Material for the task section start

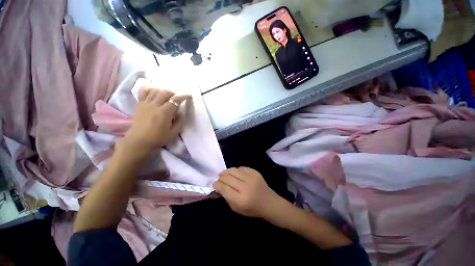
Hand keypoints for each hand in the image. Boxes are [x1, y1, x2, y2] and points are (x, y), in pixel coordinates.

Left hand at [121, 85, 190, 156]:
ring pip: (155, 90)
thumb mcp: (174, 133)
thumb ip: (180, 122)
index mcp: (164, 112)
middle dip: (173, 94)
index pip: (175, 99)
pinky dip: (150, 90)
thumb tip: (180, 113)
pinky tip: (154, 94)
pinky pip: (143, 92)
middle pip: (165, 92)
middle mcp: (154, 105)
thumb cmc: (158, 138)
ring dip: (163, 92)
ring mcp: (145, 104)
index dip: (183, 96)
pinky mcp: (139, 104)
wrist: (139, 141)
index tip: (189, 96)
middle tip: (176, 100)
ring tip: (166, 97)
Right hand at [213, 167, 281, 218]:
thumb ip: (226, 197)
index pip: (224, 188)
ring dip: (226, 171)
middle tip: (219, 178)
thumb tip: (219, 186)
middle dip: (221, 177)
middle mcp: (245, 187)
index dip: (217, 184)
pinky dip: (235, 170)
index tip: (214, 184)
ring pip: (233, 170)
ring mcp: (251, 177)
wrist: (269, 202)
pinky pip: (241, 168)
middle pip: (228, 177)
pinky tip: (234, 173)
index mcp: (240, 199)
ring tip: (223, 173)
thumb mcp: (236, 208)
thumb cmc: (252, 209)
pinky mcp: (255, 172)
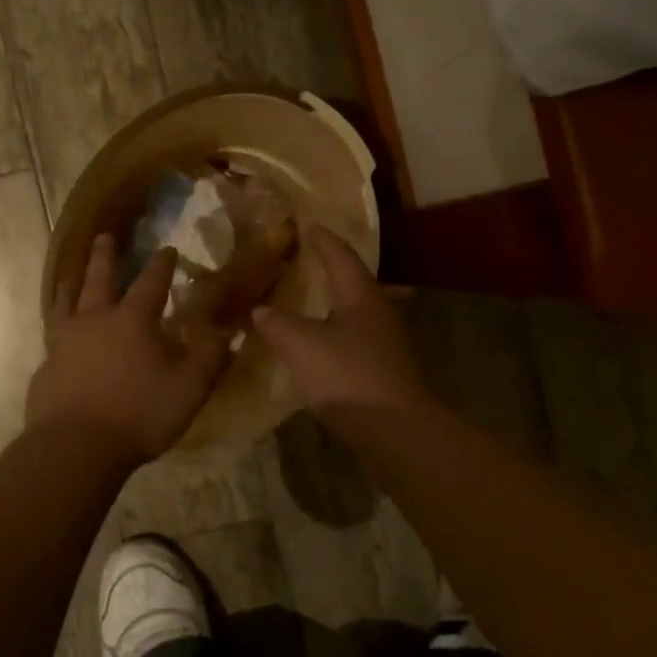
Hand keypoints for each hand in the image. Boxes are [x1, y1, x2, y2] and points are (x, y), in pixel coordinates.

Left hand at [27, 235, 230, 464]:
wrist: (76, 448)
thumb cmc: (139, 414)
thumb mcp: (190, 387)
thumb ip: (209, 354)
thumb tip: (222, 327)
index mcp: (132, 320)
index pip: (151, 282)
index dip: (162, 264)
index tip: (168, 248)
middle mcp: (94, 320)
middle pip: (98, 279)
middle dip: (105, 256)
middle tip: (104, 236)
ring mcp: (64, 342)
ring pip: (65, 301)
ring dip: (72, 282)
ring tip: (71, 274)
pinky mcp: (46, 366)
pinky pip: (52, 333)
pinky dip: (57, 322)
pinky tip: (58, 331)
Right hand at [251, 225, 432, 415]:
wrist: (396, 432)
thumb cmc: (350, 378)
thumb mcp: (303, 346)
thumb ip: (278, 324)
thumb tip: (259, 310)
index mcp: (362, 296)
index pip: (341, 256)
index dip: (322, 240)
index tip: (307, 224)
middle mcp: (378, 313)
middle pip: (352, 281)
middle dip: (327, 268)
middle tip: (301, 259)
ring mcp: (384, 343)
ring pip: (352, 312)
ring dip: (329, 303)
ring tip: (303, 299)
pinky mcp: (382, 370)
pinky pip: (351, 338)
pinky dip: (330, 332)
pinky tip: (315, 343)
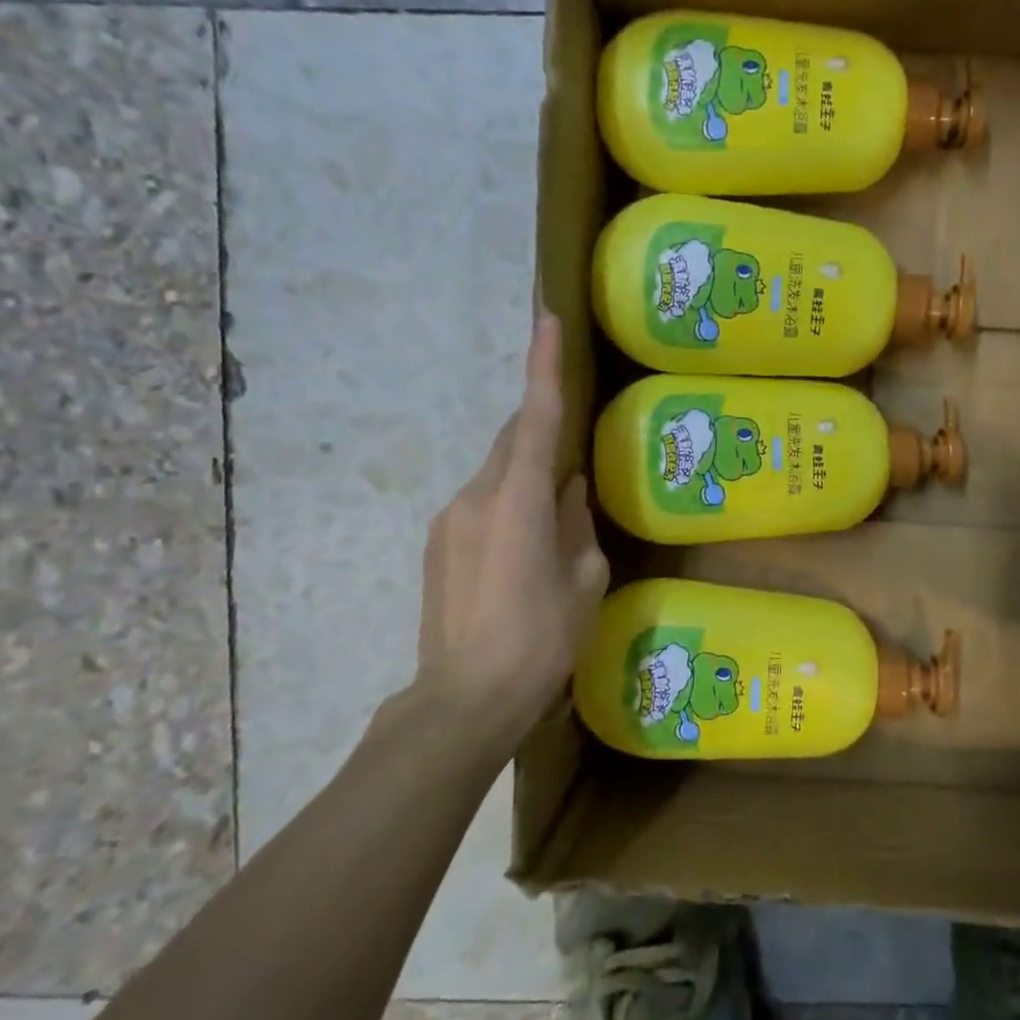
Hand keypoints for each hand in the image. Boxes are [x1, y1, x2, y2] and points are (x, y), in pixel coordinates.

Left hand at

Material for the task section end

What is being asked>
The expected answer is the full listing above, transcribed exactly and without pictures.

Reply>
Hand keypoints for each hand in the image. Boxes are [x1, y1, x2, y2] and points are (x, y), in pixel coordinates.

Left hand at [121, 85, 190, 156]:
ring pip: (155, 90)
thumb mcp: (174, 133)
thumb ip: (180, 122)
index mcp: (164, 112)
middle dip: (173, 94)
index pip: (175, 99)
pinky dip: (150, 90)
thumb tip: (180, 113)
pinky tip: (154, 94)
pinky pip: (143, 92)
middle pip: (165, 92)
middle mcp: (154, 105)
thumb cmc: (158, 138)
ring dip: (163, 92)
ring mcp: (145, 104)
index dip: (183, 96)
pinky mcp: (139, 104)
wrist: (139, 141)
index tip: (189, 96)
middle tip: (176, 100)
ring tip: (166, 97)
Right hand at [213, 167, 281, 218]:
thumb ip: (226, 197)
index pip: (224, 188)
ring dip: (226, 171)
middle tip: (219, 178)
thumb tip: (219, 186)
middle dip: (221, 177)
middle mcp: (245, 187)
index dip: (217, 184)
pinky dip: (235, 170)
index tip: (214, 184)
ring pip: (233, 170)
ring mcp: (251, 177)
wrist: (269, 202)
pinky pip: (241, 168)
middle pip: (228, 177)
pinky tip: (234, 173)
index mcp: (240, 199)
ring tip: (223, 173)
thumb mcp: (236, 208)
thumb cmc: (252, 209)
pinky mcp: (255, 172)
Hand keypoints for each hand in the image. Boxes are [x1, y1, x2, y2] and points are (x, y), in pixel coordinates.

Left hand at [27, 235, 230, 464]:
wrist: (76, 448)
thumb cmc: (139, 414)
thumb mcp: (190, 387)
thumb ip: (209, 354)
thumb tip: (222, 327)
index mcp: (132, 320)
index pip: (151, 282)
index dip: (162, 264)
index tip: (168, 248)
middle mcp: (94, 320)
middle pip: (98, 279)
middle dip: (105, 256)
middle tip: (104, 236)
ring mcp: (64, 342)
ring pip: (65, 301)
ring dip: (72, 282)
ring tip: (71, 274)
pinky mcp: (46, 366)
pinky pip: (52, 333)
pinky dip: (57, 322)
pinky tip: (58, 331)
Right hand at [251, 225, 432, 415]:
wrist: (396, 432)
thumb cmc: (350, 378)
thumb mcp: (303, 346)
thumb ip: (278, 324)
thumb tip: (259, 310)
index mcp: (362, 296)
index pip: (341, 256)
index dip: (322, 240)
index tip: (307, 224)
middle mcp: (378, 313)
middle pip: (352, 281)
middle dip: (327, 268)
middle tip: (301, 259)
ring mcp: (384, 343)
ring pip: (352, 312)
ring dip: (329, 303)
ring tip: (303, 299)
pinky mcp: (382, 370)
pinky pip: (351, 338)
pinky dip: (330, 332)
pinky tip: (315, 343)
Hand keypoints for each hand in the image. Boxes are [x1, y1, x2, y2] and points are (x, y), in pixel coordinates.

Left hand at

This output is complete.